Spurred by recent travel along the silk route, Kozloff has returned for the first time to the Islamic star patterns that structured her early art. A group of works titled If I Were a Botanist and If I Were an Astronomer revisit two artist books Kozloff made in 1977, in which she manipulated the black-and-white diagrams in Islamic geometry books to create kaleidoscopic compositions saturated with color. In characteristic defiance of the hierarchies of high and low, Kozloff considered this work to be “a cross between coloring books and illuminated manuscripts.”

Using these earlier pages as templates, Kozloff employed digital processes to reimagine the arrangement and scale of the patterns for her new work. She then infused these stunningly intricate paintings with collage elements comprised entirely of trial proofs from previous projects. Merging the biographical and the political, each panel becomes a microcosm of the artist’s career. In If I Were a Botanist: the Journey, patterns radiate and converge in constellations of brilliant color and interlocking shapes unfurling across some thirty feet of canvas. The maps in If I Were a Botanist: the Pale and If I Were a Botanist: Gaza invite comparison between today’s occupation of Palestine and the Pale of Settlement, the territory within Imperial Russia restricted for Jews from 1835-1917, to which Kozloff traces her ancestry.

 

 

 

 

 

 

 

 

Throughout the 10 x 10 foot surface of The Tempest, Kozloff repopulates an 18th century Chinese world map with hundreds of excerpts from her previous work. Because she has long interrogated the implications of mapmaking in her art, Kozloff has collected and been given dozens of globe-themed tchotchkes. These tokens of friendship⎯as varied as earrings, ashtrays, erasers, napkin holders, piggy banks, key chains, paper weights and yoyos⎯are halved and affixed to the panels. Art historical imagery featuring the famous cartographers of the Renaissance, who “explain things” while pointing to globes, share space with the superhero Captain Planet and military figures including Joan of Arc and Napoleon. The Tempest conflates eastern and western systems for representing the world with ancient, early modern, and contemporary attempts to understand, navigate, and use it.Joyce Kozloff: Social Studies, an exhibition of mixed media works based on vintage French schoolroom maps, will be on view concurrently at the French Institute Alliance Française, 22 East 60th Street, NYC, from February 25 through April 25.

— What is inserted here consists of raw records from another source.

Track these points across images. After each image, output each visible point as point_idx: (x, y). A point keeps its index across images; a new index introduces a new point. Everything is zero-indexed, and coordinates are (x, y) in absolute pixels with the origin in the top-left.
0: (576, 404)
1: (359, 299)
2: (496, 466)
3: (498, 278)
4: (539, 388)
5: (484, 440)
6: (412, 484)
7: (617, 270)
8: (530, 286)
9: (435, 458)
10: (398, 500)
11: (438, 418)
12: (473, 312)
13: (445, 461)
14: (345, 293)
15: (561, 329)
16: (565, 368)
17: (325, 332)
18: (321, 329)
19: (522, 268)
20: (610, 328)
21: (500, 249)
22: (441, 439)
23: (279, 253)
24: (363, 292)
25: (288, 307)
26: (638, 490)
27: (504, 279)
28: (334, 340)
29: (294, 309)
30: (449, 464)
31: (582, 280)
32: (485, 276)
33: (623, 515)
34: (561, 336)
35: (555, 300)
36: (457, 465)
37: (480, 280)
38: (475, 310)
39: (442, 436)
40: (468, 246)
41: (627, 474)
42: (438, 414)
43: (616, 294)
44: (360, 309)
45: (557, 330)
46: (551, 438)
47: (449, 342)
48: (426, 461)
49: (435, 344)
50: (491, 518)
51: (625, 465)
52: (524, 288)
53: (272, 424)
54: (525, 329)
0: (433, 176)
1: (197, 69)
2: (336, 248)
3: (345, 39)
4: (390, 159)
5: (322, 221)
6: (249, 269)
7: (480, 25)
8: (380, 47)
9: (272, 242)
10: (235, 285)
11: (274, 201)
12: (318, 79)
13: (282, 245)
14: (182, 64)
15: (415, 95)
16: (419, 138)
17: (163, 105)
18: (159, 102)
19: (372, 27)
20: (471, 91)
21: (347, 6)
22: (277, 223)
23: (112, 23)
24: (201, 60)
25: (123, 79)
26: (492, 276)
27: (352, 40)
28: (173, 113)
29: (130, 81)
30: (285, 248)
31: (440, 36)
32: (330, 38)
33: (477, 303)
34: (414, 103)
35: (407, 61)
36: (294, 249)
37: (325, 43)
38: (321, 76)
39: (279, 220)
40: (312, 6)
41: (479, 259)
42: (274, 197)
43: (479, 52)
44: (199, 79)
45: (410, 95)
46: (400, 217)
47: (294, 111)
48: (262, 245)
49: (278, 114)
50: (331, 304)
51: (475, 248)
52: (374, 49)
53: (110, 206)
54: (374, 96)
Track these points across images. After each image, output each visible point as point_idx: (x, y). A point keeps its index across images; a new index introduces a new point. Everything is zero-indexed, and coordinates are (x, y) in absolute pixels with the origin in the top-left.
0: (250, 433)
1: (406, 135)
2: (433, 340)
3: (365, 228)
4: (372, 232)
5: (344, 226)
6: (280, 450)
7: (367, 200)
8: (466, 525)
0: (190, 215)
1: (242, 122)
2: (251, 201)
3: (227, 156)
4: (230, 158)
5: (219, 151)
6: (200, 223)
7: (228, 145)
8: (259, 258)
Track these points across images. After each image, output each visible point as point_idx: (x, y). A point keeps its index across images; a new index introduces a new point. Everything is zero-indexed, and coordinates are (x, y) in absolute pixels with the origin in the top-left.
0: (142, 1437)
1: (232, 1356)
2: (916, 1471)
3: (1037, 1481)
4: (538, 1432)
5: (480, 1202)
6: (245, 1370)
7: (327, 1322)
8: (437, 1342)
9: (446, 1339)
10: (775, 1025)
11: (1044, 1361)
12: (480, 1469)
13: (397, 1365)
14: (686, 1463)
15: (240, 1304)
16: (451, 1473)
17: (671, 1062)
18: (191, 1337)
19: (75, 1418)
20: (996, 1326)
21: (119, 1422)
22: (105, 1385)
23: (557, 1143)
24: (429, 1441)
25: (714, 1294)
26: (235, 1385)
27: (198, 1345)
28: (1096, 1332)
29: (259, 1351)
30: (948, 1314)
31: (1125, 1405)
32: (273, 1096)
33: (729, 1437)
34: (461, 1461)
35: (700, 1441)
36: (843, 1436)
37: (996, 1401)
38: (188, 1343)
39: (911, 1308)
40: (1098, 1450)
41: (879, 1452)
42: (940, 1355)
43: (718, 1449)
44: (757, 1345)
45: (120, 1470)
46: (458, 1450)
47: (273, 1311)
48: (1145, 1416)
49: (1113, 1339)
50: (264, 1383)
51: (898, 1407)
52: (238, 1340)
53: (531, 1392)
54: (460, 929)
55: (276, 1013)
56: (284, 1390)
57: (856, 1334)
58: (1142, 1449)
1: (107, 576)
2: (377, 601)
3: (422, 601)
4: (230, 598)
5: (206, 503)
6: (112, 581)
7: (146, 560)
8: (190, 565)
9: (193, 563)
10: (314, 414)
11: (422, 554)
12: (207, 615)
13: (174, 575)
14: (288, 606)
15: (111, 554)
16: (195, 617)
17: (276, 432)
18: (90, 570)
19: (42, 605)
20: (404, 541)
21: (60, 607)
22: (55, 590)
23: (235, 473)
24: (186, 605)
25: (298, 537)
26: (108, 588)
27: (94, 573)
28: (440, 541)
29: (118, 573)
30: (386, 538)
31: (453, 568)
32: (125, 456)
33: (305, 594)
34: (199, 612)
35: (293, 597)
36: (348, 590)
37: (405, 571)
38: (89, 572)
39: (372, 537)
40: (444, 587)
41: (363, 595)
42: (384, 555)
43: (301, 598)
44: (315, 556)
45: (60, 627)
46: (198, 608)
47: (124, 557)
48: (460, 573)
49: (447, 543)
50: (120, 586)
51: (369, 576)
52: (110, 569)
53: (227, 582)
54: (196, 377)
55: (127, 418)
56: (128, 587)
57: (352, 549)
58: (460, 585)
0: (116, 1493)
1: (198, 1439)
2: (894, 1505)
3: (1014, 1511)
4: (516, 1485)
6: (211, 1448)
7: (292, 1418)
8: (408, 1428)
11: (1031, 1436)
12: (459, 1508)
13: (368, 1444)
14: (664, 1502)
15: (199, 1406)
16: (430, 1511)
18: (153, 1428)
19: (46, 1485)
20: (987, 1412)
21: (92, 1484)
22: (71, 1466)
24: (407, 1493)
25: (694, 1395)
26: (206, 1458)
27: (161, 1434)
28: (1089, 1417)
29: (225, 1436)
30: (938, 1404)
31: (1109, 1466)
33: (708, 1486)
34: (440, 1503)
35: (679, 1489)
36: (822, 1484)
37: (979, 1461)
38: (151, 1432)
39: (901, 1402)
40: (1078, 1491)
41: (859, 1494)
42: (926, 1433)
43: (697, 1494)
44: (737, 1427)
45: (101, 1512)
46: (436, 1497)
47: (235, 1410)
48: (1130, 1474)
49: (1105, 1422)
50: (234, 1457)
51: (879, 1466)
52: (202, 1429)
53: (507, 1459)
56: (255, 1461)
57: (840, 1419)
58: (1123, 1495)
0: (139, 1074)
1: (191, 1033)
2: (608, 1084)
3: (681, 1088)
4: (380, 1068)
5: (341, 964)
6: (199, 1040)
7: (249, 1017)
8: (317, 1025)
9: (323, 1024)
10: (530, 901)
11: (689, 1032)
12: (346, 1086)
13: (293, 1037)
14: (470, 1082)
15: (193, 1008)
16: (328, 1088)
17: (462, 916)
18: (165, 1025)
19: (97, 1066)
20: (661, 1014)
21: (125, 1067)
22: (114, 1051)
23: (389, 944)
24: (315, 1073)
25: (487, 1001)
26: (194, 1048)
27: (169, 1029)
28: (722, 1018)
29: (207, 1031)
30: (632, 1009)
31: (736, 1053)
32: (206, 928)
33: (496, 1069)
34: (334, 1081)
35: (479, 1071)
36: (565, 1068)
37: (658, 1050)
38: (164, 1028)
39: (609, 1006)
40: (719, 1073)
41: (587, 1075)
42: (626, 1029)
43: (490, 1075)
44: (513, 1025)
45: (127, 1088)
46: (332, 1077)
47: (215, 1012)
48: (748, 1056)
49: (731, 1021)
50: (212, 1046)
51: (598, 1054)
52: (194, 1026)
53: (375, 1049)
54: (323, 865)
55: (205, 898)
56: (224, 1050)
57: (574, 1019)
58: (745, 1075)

Joyce Kozloff earned her MFA from Columbia University in 1967. She has been an activist in the feminist art movement since 1970. After a sustained commitment to public art throughout the 1980s and 1990s, she returned to a studio practice that encompasses painting, sculpture, installations, printmaking, and photography. Her work is included in public collections such as the Brooklyn Museum of Art, NY; Los Angeles County Museum of Art, CA; Metropolitan Museum of Art, New York; Museum of Modern Art, New York; National Gallery of Art, Washington, D.C.; and Whitney Museum of American Art, New York.